In 1913 Rachel traveled to Toulouse, France to pursue further studies in agronomy. She subsequently returned to Russia where she worked in the education of Jewish children. In 1919, after WWI, Rachel returned to Palestine aboard the ship "Ruslan" and settled in Kvutsat Deganya on the shores of the Sea of Galilee. It soon emerged that Rachel had contracted tuberculosis. She was expelled from Degania and lived in both Safed and Jerusalem before settling in Tel Aviv, at no.5 Bograshov Street.

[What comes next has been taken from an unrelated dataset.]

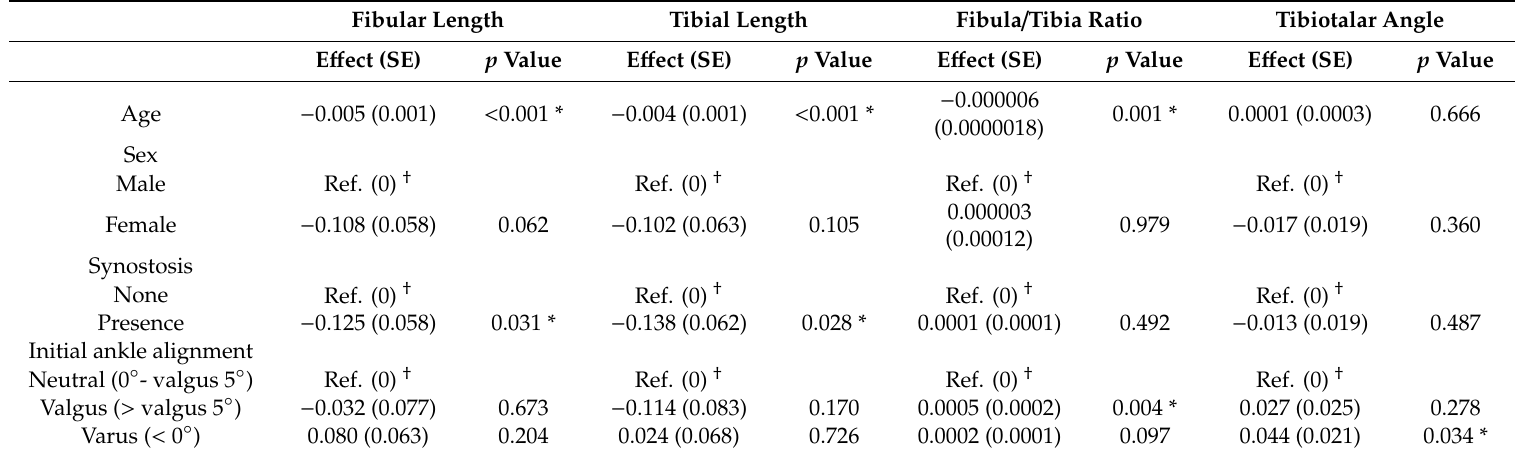
Table 4. Interactive e ff ects between the parameters at initial visit and the tibiofibular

Rachel's poems, many of which were published in the Friday edition of the newspaper Davar, brought her many accolades and admirers. The poems were published in three collections: Aftergrowth (1927), Across From (1930) and Nevo (1932). The last was issued posthumously.
The poems speak, in plain language, of yearning for a beloved, a sense of missed opportunity and anticipation of an imminent death as the incurable disease cast a dark shadow over the poet's life.
Rachel's poetry has become a mainstay of Hebrew culture. It has been part of the educational curriculum for decades and many of the poems have been put to music and performed by many Israeli artists.
Especially poignant to behold is the manuscript of the poem "In my Garden", makes reference to a very real love story. Indeed, at the bottom of the page on which it was written, Rachel added a personal note: "Are you well?" Beneath this resounding inquiry, the collector Schwadron added "Donated by Mr. Z. Rubashov, 1932/3". The poem was clearly composed and sent to Zalman Rubashov (Shazar) who was the beloved rooted deeply in the modest garden of the poet's heart, even towards the end of her life.
Among the manuscripts is Rachel's last poem "My Dead", which was found on her desk after she died.